The players should be sorted by batting average, with the highest batting average on top. If two players have the exact same batting average (before rounding occurs), the order between those two players is unimportant.

For example, the correct output for the 1940 season is:

Pepper Martin: 0.316
Walker Cooper: 0.316
Johnny Mize: 0.314
Ernie Koy: 0.310
Enos Slaughter: 0.306
Joe Medwick: 0.304
Terry Moore: 0.304
Joe Orengo: 0.286
Jimmy Brown: 0.280
Marty Marion: 0.279
Don Gutteridge: 0.276
Johnny Hopp: 0.275
Creepy Crespi: 0.273
Mickey Owen: 0.265
Bill DeLancey: 0.250
Don Padgett: 0.242
Stu Martin: 0.238
Eddie Lake: 0.222
Hal Epps: 0.214
Lon Warneke: 0.209
Harry Walker: 0.185
Max Lanier: 0.179
Bill McGee: 0.178
Carl Doyle: 0.174
Mort Cooper: 0.157
Clyde Shoun: 0.145
Carden Gillenwater: 0.130
Bob Bowman: 0.067


We will be grading the following aspects of your work. There are 50 points total.

Assignments must be committed to Bitbucket by the end of class on the due date (commit early and often). Failing to commit by the end of class on the due date will result in a 0.

Upload your regular expressions code, your baseball code, and a screenshot of your Python output onto Bitbucket.

  1. Regular Expressions (15 Points):
    • Regular Expression 1 Correct (5 points)
    • Regular Expression 2 Correct (5 points)
    • Regular Expression 3 Correct (5 points)
    • Solutions is are written entirely in Python (4 points)
    • Solution is written in idiomatic Python, with proper formatting and variable naming. (4 points)
      You will lose points if your regular expressions are not each contained in well-formatted, easy-to-read, valid Python 3 functions that return the correct result.
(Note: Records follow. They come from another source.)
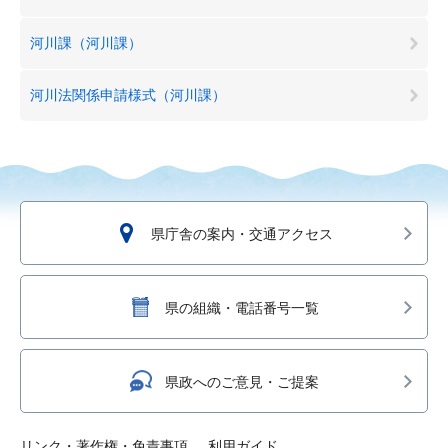
河川課（河川課）
河川法関係申請様式（河川課）
県庁舎の案内・交通アクセス
県の組織・電話番号一覧
県政へのご意見・ご提案
リンク・著作権・免責事項
利用ガイド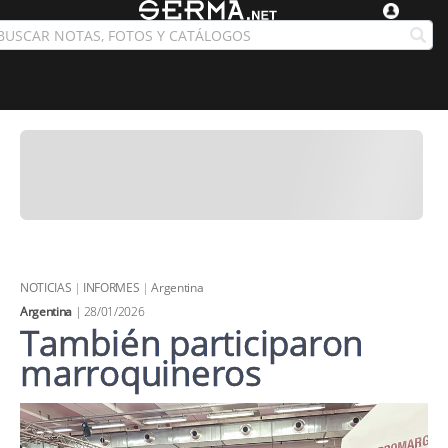
NOTICIAS
|
INFORMES
|
Argentina
Argentina
| 28/01/2026
También participaron
marroquineros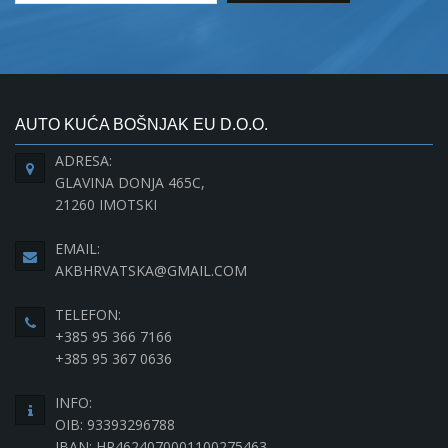
AUTO KUĆA BOŠNJAK EU D.O.O.
ADRESA:
GLAVINA DONJA 465C,
21260 IMOTSKI
EMAIL:
AKBHRVATSKA@GMAIL.COM
TELEFON:
+385 95 366 7166
+385 95 367 0636
INFO:
OIB: 93393296788
IBAN: HR4624070001100275463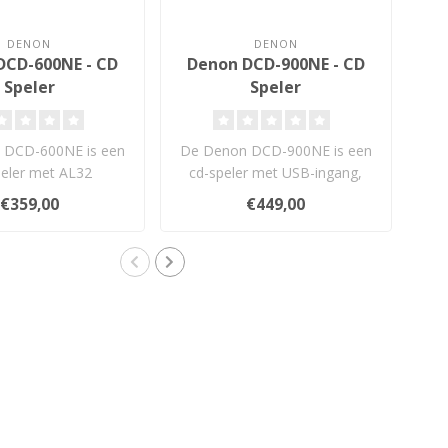
DENON
DENON
DCD-600NE - CD
Denon DCD-900NE - CD
De
Speler
Speler
 DCD-600NE is een
De Denon DCD-900NE is een
D
peler met AL32
cd-speler met USB-ingang,
e
sing, Burr Brown
Advanced AL32 Processing
A
€359,00
€449,00
2kHz/32-bi..
Plu..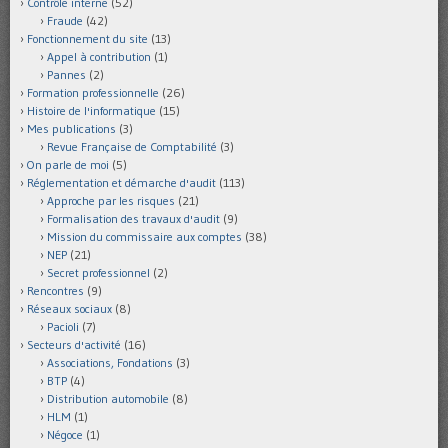
Contrôle interne
(52)
Fraude
(42)
Fonctionnement du site
(13)
Appel à contribution
(1)
Pannes
(2)
Formation professionnelle
(26)
Histoire de l'informatique
(15)
Mes publications
(3)
Revue Française de Comptabilité
(3)
On parle de moi
(5)
Réglementation et démarche d'audit
(113)
Approche par les risques
(21)
Formalisation des travaux d'audit
(9)
Mission du commissaire aux comptes
(38)
NEP
(21)
Secret professionnel
(2)
Rencontres
(9)
Réseaux sociaux
(8)
Pacioli
(7)
Secteurs d'activité
(16)
Associations, Fondations
(3)
BTP
(4)
Distribution automobile
(8)
HLM
(1)
Négoce
(1)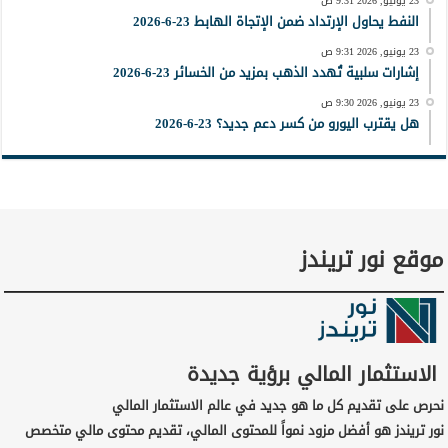
23 يونيو, 2026 9:31 ص
النفط يحاول الإرتداد ضمن الإتجاة الهابط 23-6-2026
23 يونيو, 2026 9:31 ص
إشارات سلبية تُهدد الذهب بمزيد من الخسائر 23-6-2026
23 يونيو, 2026 9:30 ص
هل يقترب اليورو من كسر دعم جديد؟ 23-6-2026
موقع نور تريندز
الاستثمار المالي برؤية جديدة
نحرص على تقديم كل ما هو جديد في عالم الاستثمار المالي
نور تريندز هو أفضل مزود نمواً للمحتوى المالي، تقديم محتوى مالي متخصص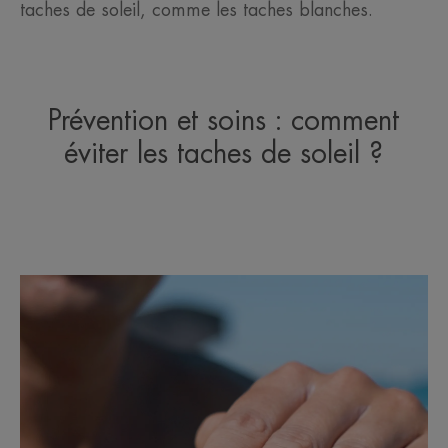
taches de soleil, comme les taches blanches.
Prévention et soins : comment
éviter les taches de soleil ?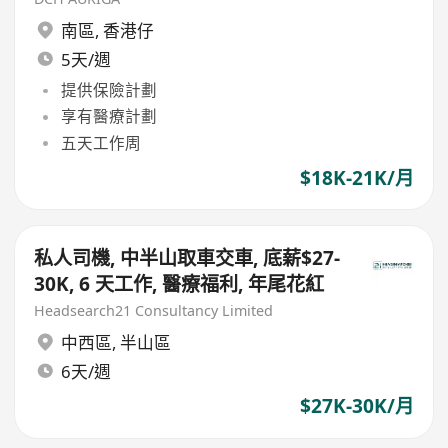
南區
,
香港仔
5天/週
提供保險計劃
享有醫療計劃
五天工作周
$18K-21K/月
私人司機, 中半山取車交車, 底薪$27-
30K, 6 天工作, 醫療福利, 年尾花紅
Headsearch21 Consultancy Limited
中西區
,
半山區
6天/週
$27K-30K/月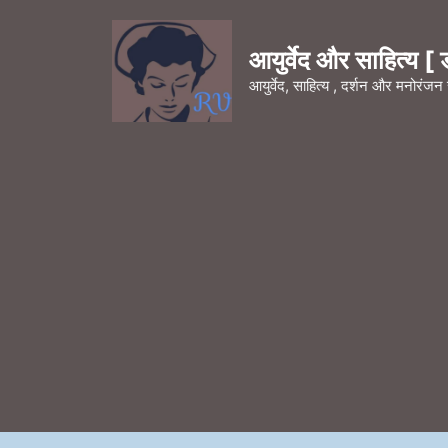
Skip
to
आयुर्वेद और साहित्य [ डॉ
content
आयुर्वेद, साहित्य , दर्शन और मनोरंज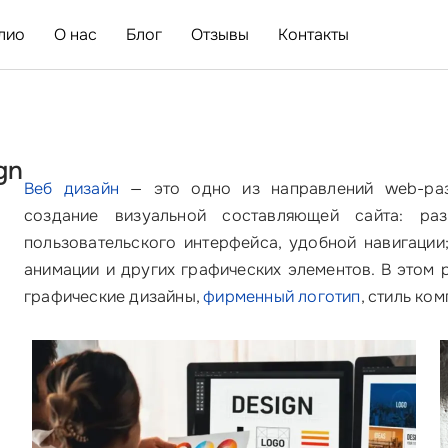
лио
О нас
Блог
Отзывы
Контакты
gn
Веб дизайн
— это одно из направлений web-разр
создание визуальной составляющей сайта: раз
пользовательского интерфейса, удобной навигации
анимации и других графических элементов. В этом 
графические дизайны,
фирменный логотип
, стиль ко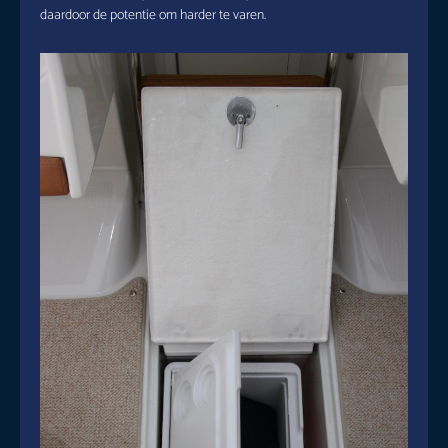
daardoor de potentie om harder te varen.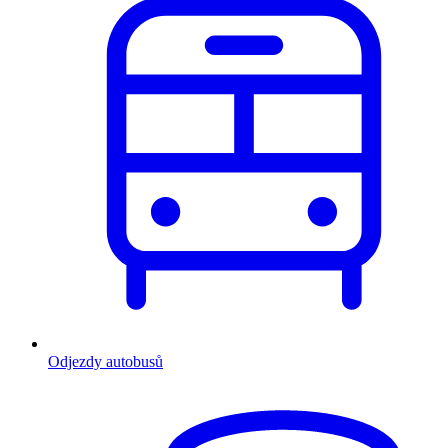
Odjezdy autobusů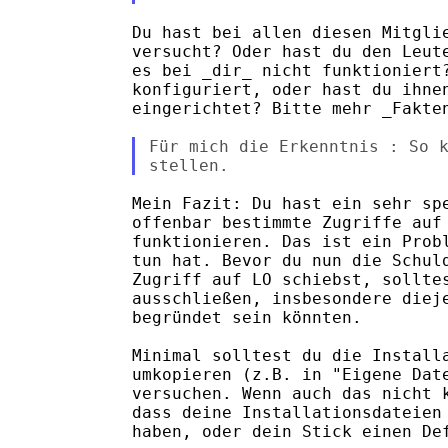
Du hast bei allen diesen Mitglie
versucht? Oder hast du den Leute
es bei _dir_ nicht funktioniert?
konfiguriert, oder hast du ihnen
eingerichtet? Bitte mehr _Fakten
Für mich die Erkenntnis : So k
Mein Fazit: Du hast ein sehr spe
offenbar bestimmte Zugriffe auf 
funktionieren. Das ist ein Probl
tun hat. Bevor du nun die Schuld
Zugriff auf LO schiebst, solltes
ausschließen, insbesondere dieje
begründet sein könnten.

Minimal solltest du die Installa
umkopieren (z.B. in "Eigene Date
versuchen. Wenn auch das nicht k
dass deine Installationsdateien 
haben, oder dein Stick einen Def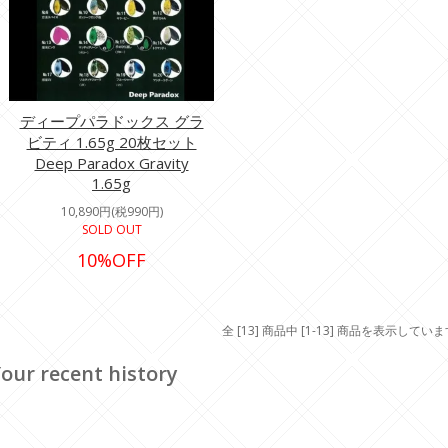
ディープパラドックス グラ
ビティ 1.65g 20枚セット
Deep Paradox Gravity
1.65g
10,890円(税990円)
SOLD OUT
10%OFF
全 [13] 商品中 [1-13] 商品を表示してい
our recent history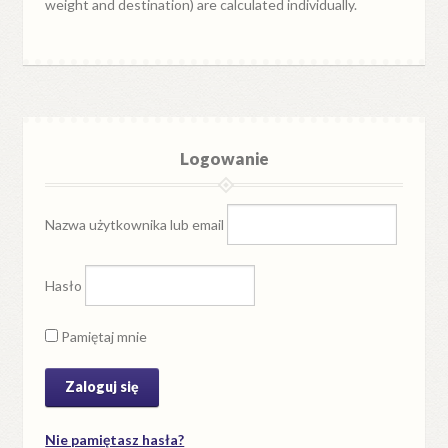
weight and destination) are calculated individually.
Logowanie
Nazwa użytkownika lub email
Hasło
Pamiętaj mnie
Nie pamiętasz hasła?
For example, don't write if thing == False, write if not thing. Similarly, don't write return True if boolean_value else False, write return boolean_value.This is not an exhaustive list.
    • Correct usage of a regular expression to parse each line of the input file (8 points)
    • Script prints a usage message if a command line argument is not present (4 points)
    • Output is correct for the 1940 test case (15 points)
      This includes sorting and rounding.